Kırgız yazar Cengiz Aytmatov ve Kazak Şair Muhtar Şahanov'un birlikte yazdığı tiyatro eseri. Kitap hem nazım hem nesir şeklinde yazılmış. İki yazar birbirini çok güzel tamamlamış. Kitap kısa olmasına rağmen birkaç olay barındırıyor. Çin Hanlıklarından birini fetheden Hunların burda asimile olması, Hun hakanın Çinli bir kadınla evlenmesi sonucu ortaya çıkan sonuçları, başka bir olayda Cengiz Han'ın yakıp yıktığı Otrar şehrini ve Sovyet döneminde ki Aralık olaylarına değiniyor. Bu arada bu kitap 2000 yılında basılmış ve yeni baskısı yok birçok sahafta da aradım bulamadım en son KitapKeyfim diye bir sahaf sitesinde buldum. Gidip elden aldım siteni kurucusu olan sahafla tanışıp muhabbet ettim. Gerçekten kitap aşığı biri bu işide para için yapmıyor ki sitede kitaplar diğer sahaflara göre çok çok ucuz. 2 daire dolusu kitabı olduğunu hala kitap toplamaya devam ettiğini anlattı bana. Bu siteye bakmanızı da tavsiye ederim. https://kitapkeyfim.com.tr/default.aspx https://www.youtube.com/watch?v=wr-6gxH58PY (Salih)

Kitabın Yazarı Cengiz Aytmatov Kimdir?

Cengiz Aytmatov, (Kırgızca: Чыңгыз Айтматов (Çıňğız Aytmatov), Rusça: Чингиз Торекулович Айтматов) (d. 12 Aralık 1928, Kırgızistan - ö. 10 Haziran 2008, Almanya).

Ünlü Kırgız Türkü edebiyatçı, gazeteci, çevirmen ve siyasetçi. 12 Aralık 1928 tarihinde Kuzeybatı Kırgızistan'daki Talas eyaletinin Şeker köyünde doğdu. Babası Torekul Aytmatov, Sovyet Kırgızistanı'nda seçkin devlet adamı idi, ancak 1937'de tutuklandı ve 1938'de kurşuna dizildi. Tatar kızı olan annesi Nagima Hamziyevna Abdulvaliyeva tiyatro aktrisiydi. Adı, Cengiz Han'dan esinlenerek konulmuştur.

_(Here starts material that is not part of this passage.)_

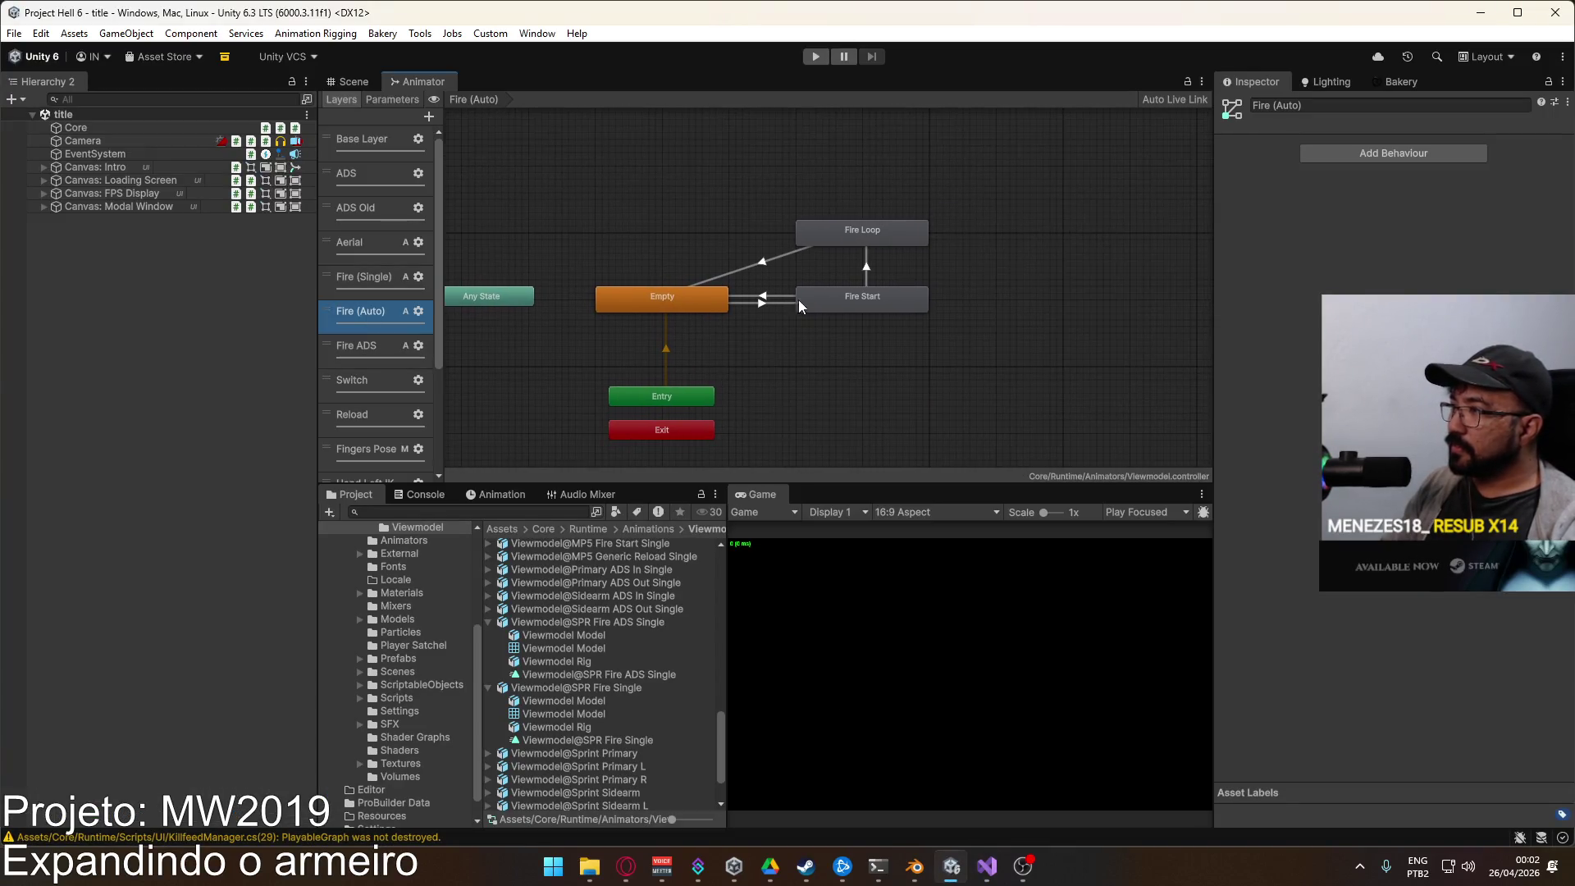
click(767, 303)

Gençliği sıkıntılı bir döneme denk gelmişti. O dönemde zaten yeni yerleşmeye başlayan siyasî sistemle, bir de savaşla mücadele etmek zorundaydı. Çok genç yaşta çalışmaya başladı; çünkü II. Dünya Savaşının SSCB üzerindeki etkileri gençleri de etkiliyordu, yetişkinler savaşta olduklarından, gençlere büyük iş düşüyordu. On dört yaşında köyündeki sekreterliğe girdi. Burada tarım makinelerinin sayımı, vergi tahsildarlığı gibi işlerde çalıştı. Köyünden, Kazakistan'a giderek Cambul Veterinerlik Teknik Okulu'nda okudu. Daha sonra şimdiki Kırgızistan'ın başkenti olan Bişkek'e giderek burada Frunze Tarım Enstitüsü'nde öğrenimine devam etti. Ardından Maksim Gorki Edebiyat Enstitüsü'ne geçti ve 1956 ile 1958 yılları arasında Moskova'da okudu. Yazmaya bu yıllarda Pravda gazetesinde başladı. Yazdığı eserleriyle üne kavuştu ve 1957 yılında Sovyet Yazarlar Birliği'ne üye kabul edildi. 1963'te Lenin Ödülü'nü aldı. Eserleri yüz elliyi aşkın dile tercüme edildi. 1990-1994 yıllarında Sovyetler Birliği'ni ve Rusya Federasyonu'nu, sonra ise 2008 yılına kadar Kırgızistan Cumhuriyeti'ni büyükelçi olarak temsil etti.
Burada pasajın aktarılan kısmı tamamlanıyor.